In particular we redefined the test to make it passable. In Turing's original concept the competent investigator and participants were all actively expected to collude against the machine. The entire point is that even with collusion, the machine would be able to pass. Instead modern takes have paired incompetent investigators alongside participants colluding with the machine, probably in an effort to be part 'of something historic'.

In "both" (probably more, referencing the two most high profile - Eugene and the large LLMs) successes, the interrogators consistently asked pointless questions that had no meaningful chance of providing compelling information - 'How's your day? Do you like psychology? etc' and the participants not only made no effort to make their humanity clear, but often were actively adversarial obviously intentionally answering illogically, inappropriately, or 'computery' to such simple questions. And the tests are typically time constrained by woefully poor typing skills (this the new normal in the smartphone gen?) to the point that you tend to get anywhere from 1-5 interactions of a few words each.

The problem with any metric for something is that it often ends up being gamed to be beaten, and this is a perfect example of that.

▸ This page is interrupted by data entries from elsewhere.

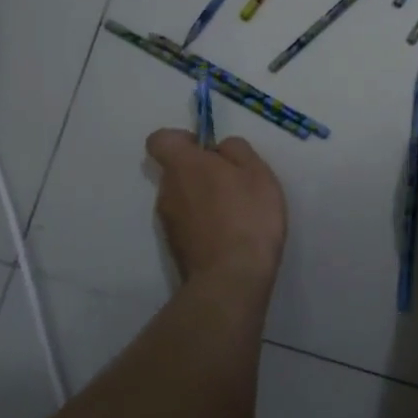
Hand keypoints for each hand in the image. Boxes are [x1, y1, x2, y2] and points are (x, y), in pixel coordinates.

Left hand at [144, 130, 287, 302]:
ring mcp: (168, 222)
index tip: (208, 150)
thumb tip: (221, 148)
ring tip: (237, 212)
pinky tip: (230, 234)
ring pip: (183, 198)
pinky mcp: (175, 247)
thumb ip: (237, 150)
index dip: (183, 139)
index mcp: (183, 166)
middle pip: (176, 170)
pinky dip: (204, 223)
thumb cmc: (247, 216)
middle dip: (200, 171)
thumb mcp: (257, 172)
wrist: (231, 279)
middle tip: (234, 182)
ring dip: (203, 199)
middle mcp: (167, 191)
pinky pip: (188, 223)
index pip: (160, 139)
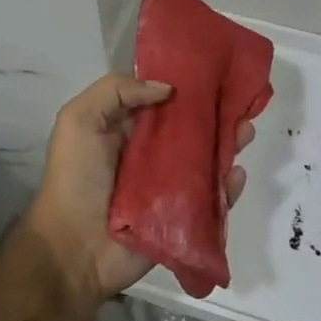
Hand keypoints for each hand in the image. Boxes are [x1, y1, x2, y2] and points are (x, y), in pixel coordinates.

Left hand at [27, 74, 254, 301]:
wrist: (74, 249)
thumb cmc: (75, 178)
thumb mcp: (79, 119)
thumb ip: (116, 91)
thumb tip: (167, 88)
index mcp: (127, 128)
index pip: (162, 100)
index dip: (184, 86)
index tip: (212, 71)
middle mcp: (151, 154)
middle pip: (190, 128)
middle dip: (215, 114)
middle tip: (238, 104)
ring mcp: (169, 186)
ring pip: (206, 159)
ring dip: (228, 144)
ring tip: (246, 131)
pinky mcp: (182, 217)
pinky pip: (211, 198)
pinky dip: (228, 186)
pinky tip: (237, 174)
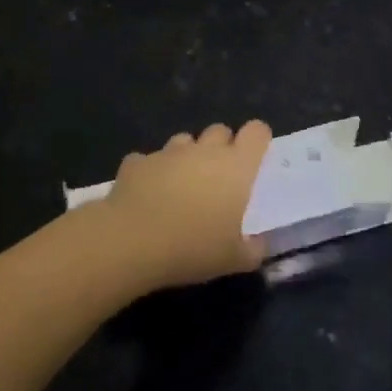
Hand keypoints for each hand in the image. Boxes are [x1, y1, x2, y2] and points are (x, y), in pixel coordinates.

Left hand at [101, 121, 271, 288]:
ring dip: (187, 157)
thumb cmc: (193, 247)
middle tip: (218, 178)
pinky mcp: (137, 162)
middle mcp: (204, 150)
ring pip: (184, 140)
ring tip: (181, 186)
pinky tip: (147, 195)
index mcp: (236, 166)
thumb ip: (254, 249)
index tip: (254, 159)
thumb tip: (260, 243)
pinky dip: (152, 172)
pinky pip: (149, 160)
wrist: (132, 242)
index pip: (256, 131)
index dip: (257, 140)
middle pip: (220, 130)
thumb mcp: (234, 260)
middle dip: (221, 147)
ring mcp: (168, 152)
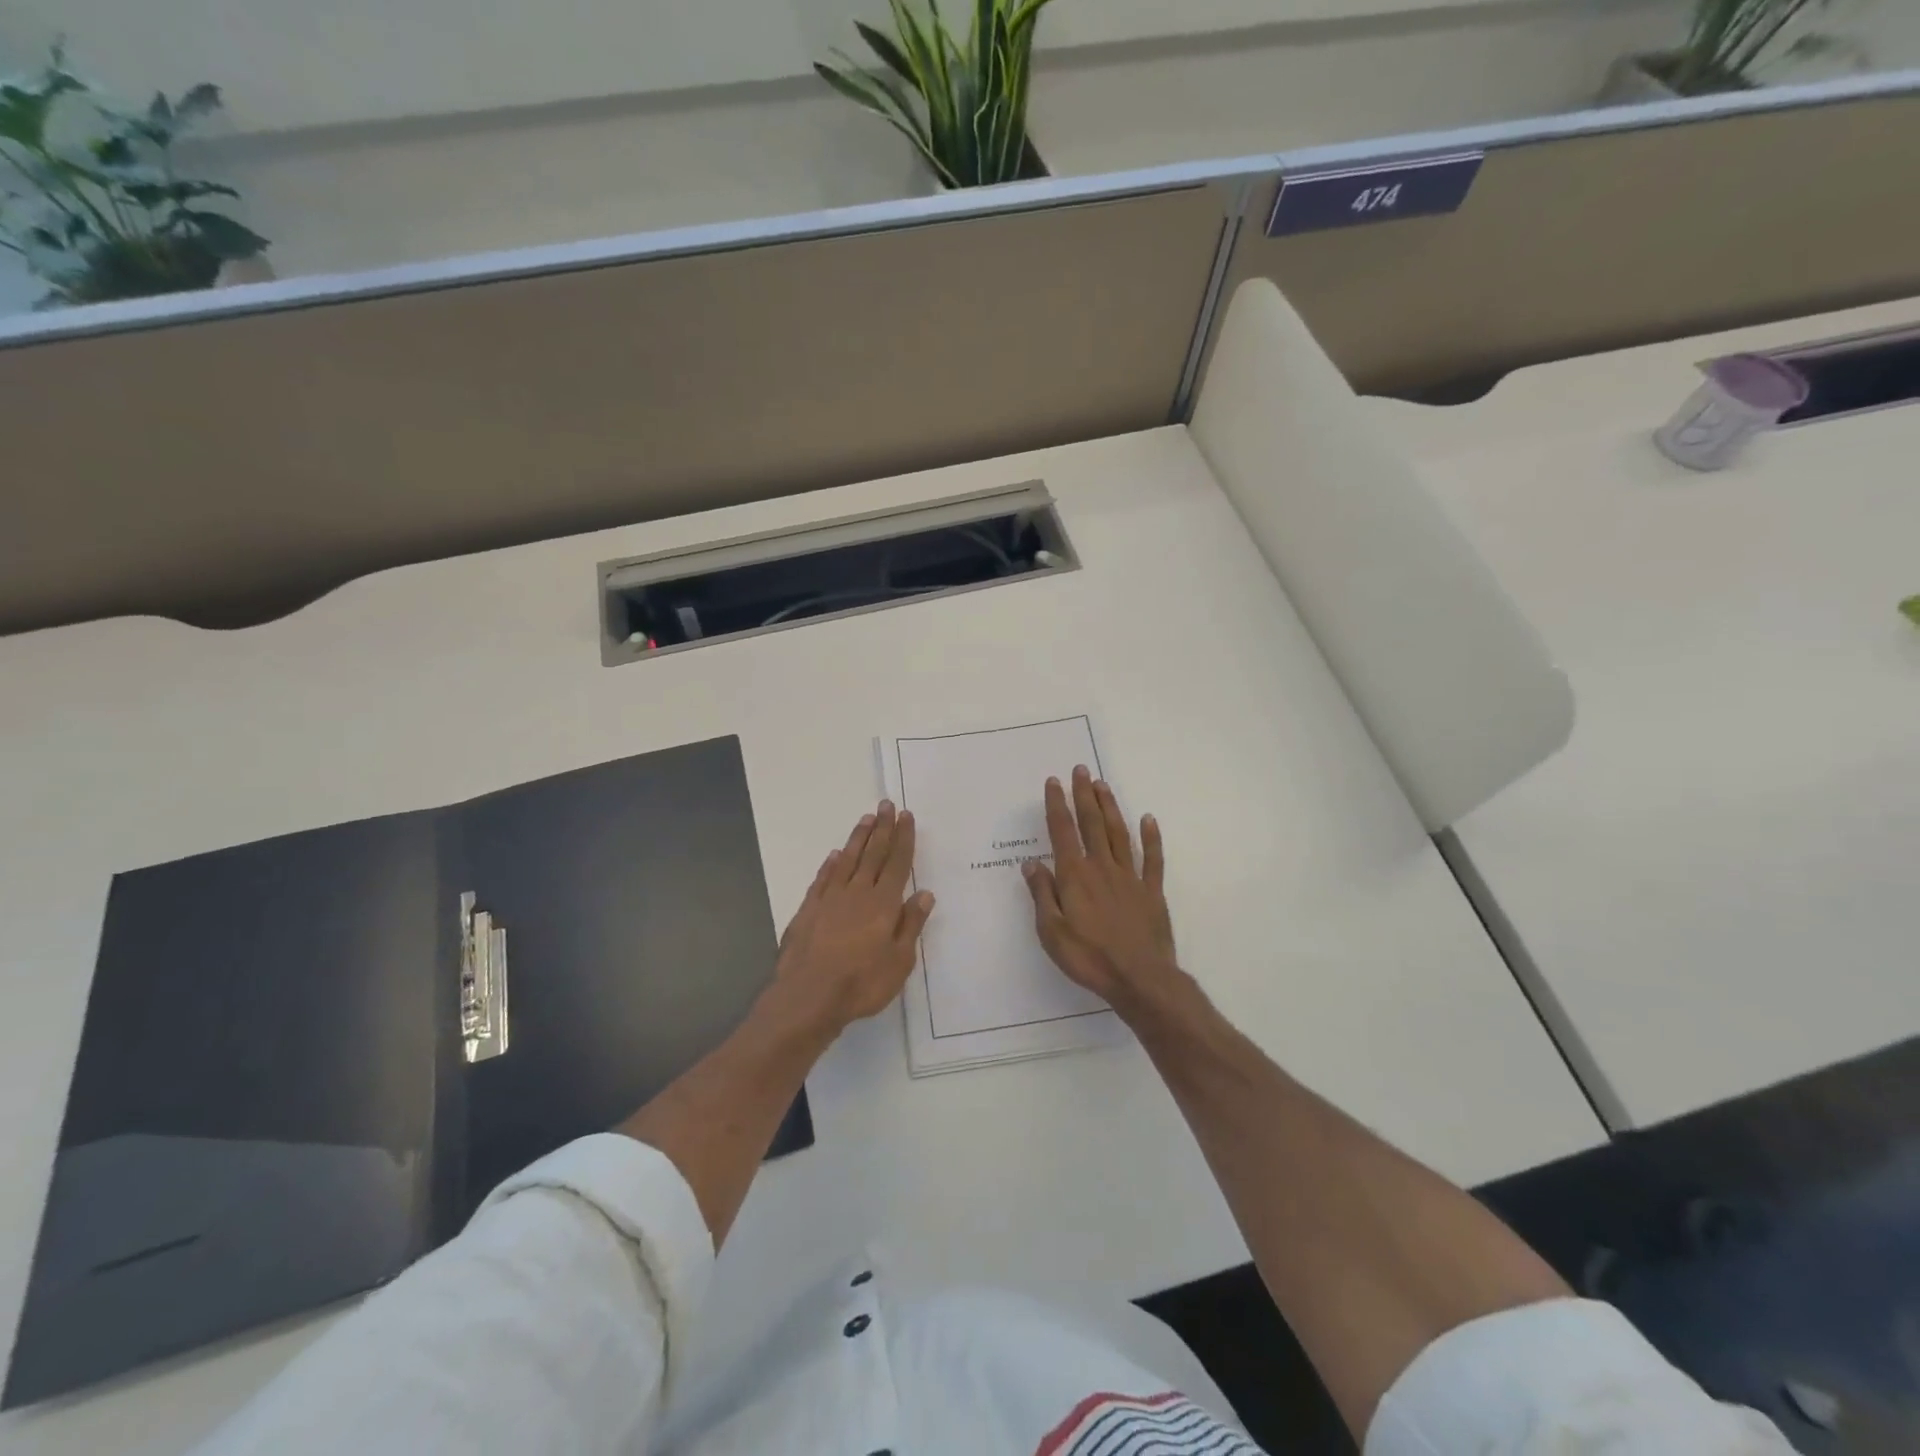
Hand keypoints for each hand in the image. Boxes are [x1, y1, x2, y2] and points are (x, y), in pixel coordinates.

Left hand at [773, 800, 934, 1032]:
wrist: (808, 996)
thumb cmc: (861, 983)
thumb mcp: (899, 961)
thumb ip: (911, 925)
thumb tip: (924, 893)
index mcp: (883, 904)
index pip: (897, 863)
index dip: (903, 839)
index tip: (906, 816)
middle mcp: (858, 893)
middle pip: (873, 854)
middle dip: (882, 828)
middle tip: (886, 805)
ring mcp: (830, 899)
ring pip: (848, 860)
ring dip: (858, 838)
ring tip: (866, 819)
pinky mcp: (808, 909)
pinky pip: (823, 878)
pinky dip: (831, 864)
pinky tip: (835, 855)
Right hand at [1022, 765, 1178, 1008]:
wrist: (1139, 979)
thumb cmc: (1089, 958)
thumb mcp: (1051, 932)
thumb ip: (1042, 894)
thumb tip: (1032, 863)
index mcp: (1075, 876)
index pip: (1063, 832)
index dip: (1056, 805)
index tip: (1053, 782)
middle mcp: (1102, 867)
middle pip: (1092, 824)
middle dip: (1084, 795)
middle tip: (1080, 770)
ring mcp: (1130, 877)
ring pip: (1119, 834)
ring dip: (1111, 807)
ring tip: (1102, 785)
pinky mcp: (1152, 892)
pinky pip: (1153, 859)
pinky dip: (1151, 837)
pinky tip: (1148, 819)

I mean, I am pretty sure that I won't be fooled by a bot, if I get the time to ask the right questions.

And I did not looked into it (I also don'think the test has too much relevance), but fooling the average person sounds plausible by now.

Now sounding plausible is what LLMs are optimized for and not being plausible, still, I would not have thought we get so far so quick 10 years ago. So I am very hesistant about the future.

> The turing test was succesfull.

The very people whose theories about language are now being experimentally verified by LLMs, like Chomsky, have also been discrediting the Turing test as pseudoscientific nonsense since early 1990s.

It's one of those things like the Kardashev scale, or Level 5 autonomous driving, that's extremely easy to define and sounds very cool and scientific, but actually turns out to have no practical impact on anything whatsoever.

"but actually turns out to have no practical impact on anything whatsoever"

Bots, that are now allmost indistinguishable from humans, won't have a practical impact? I am sceptical. And not just because of scammers.